BEIJING, Jan 16 China needs to create a statistical system that better accounts for forei
BEIJING, Jan 16 (Reuters) China needs to create a statistical system that better accounts for foreign firms' large contribution to its ballooning trade surplus, two government researchers have suggested.
Yao Zhizhong and Liu Shiguo of the Chinese Academy of Social Sciences said that calculating trade flows on the basis of goods changing hands between companies or individuals from different countries would paint a vastly different picture from the one portrayed by statistics on cross-border movement of goods.
China posted a record trade surplus of $177.47 billion in 2006, according to customs data, jumping from $102 billion in 2005 and $32 billion in 2004 -- figures that have provided ammunition to critics of Beijing's currency policy, who say that an undervalued yuan is giving Chinese exporters an unfair edge.

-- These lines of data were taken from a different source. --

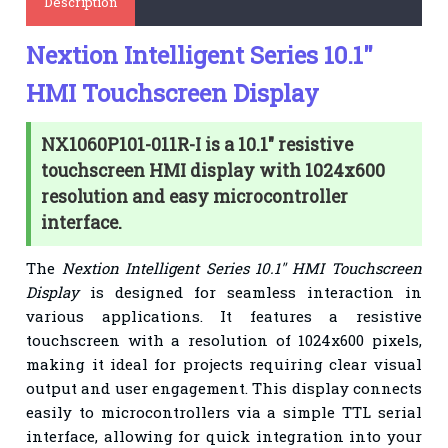
Description
Nextion Intelligent Series 10.1"
HMI Touchscreen Display
NX1060P101-011R-I is a 10.1" resistive
touchscreen HMI display with 1024x600
resolution and easy microcontroller
interface.
The
Nextion Intelligent Series 10.1" HMI Touchscreen
Display
is designed for seamless interaction in
various applications. It features a resistive
touchscreen with a resolution of 1024x600 pixels,
making it ideal for projects requiring clear visual
output and user engagement. This display connects
easily to microcontrollers via a simple TTL serial
interface, allowing for quick integration into your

Writing in the latest issue of China Economist magazine, Yao and Liu estimated that, measured by ownership, China has actually been racking up a growing trade deficit with other countries -- going from $21 billion in 1998 to $138.7 billion in 2004.
''A comparison between cross-border trade and ownership-based trade may clearly show that foreign companies are in fact creating China's imbalance with foreign countries,'' they wrote.
The two estimated that in 2005 foreign companies accounted for 58 percent of China's exports and 59 percent of its imports when measured by customs data, contributing 56 percent of the overall 2005 trade surplus.
The alternative method showed a 2004 trade surplus with the United States of just $1.2 billion, compared with the $80.4 billion reported by China's customs administration, they said.
''A close observation of Sino-U.S. ownership-based trade may reveal that China's trade surplus in Sino-U.S. trade does not actually exist,'' Yao and Liu wrote.
The ''ownership-based'' system for calculating trade statistics that they propose includes all purchases and sales by companies and individuals from a particular country to those of another, regardless of whether those goods crossed a national border.
For instance, purchases by foreign firms from Chinese firms within China would count as Chinese exports, while sales by a foreign-owned factory in China to retailers in its own country would not.
Yao and Liu noted that customs figures were still relevant as a guide to the imbalances that were feeding China's rapid accumulation of foreign exchange reserves -- which hit $1,066.3 billion at the end of 2006 -- and to the rate of the yuan , as what mattered for them was cross-border flows.
They also acknowledged that, while foreign firms had contributed to China's imbalances, they had also provided an impetus for the country's rapid economic growth, introducing new technology and management techniques.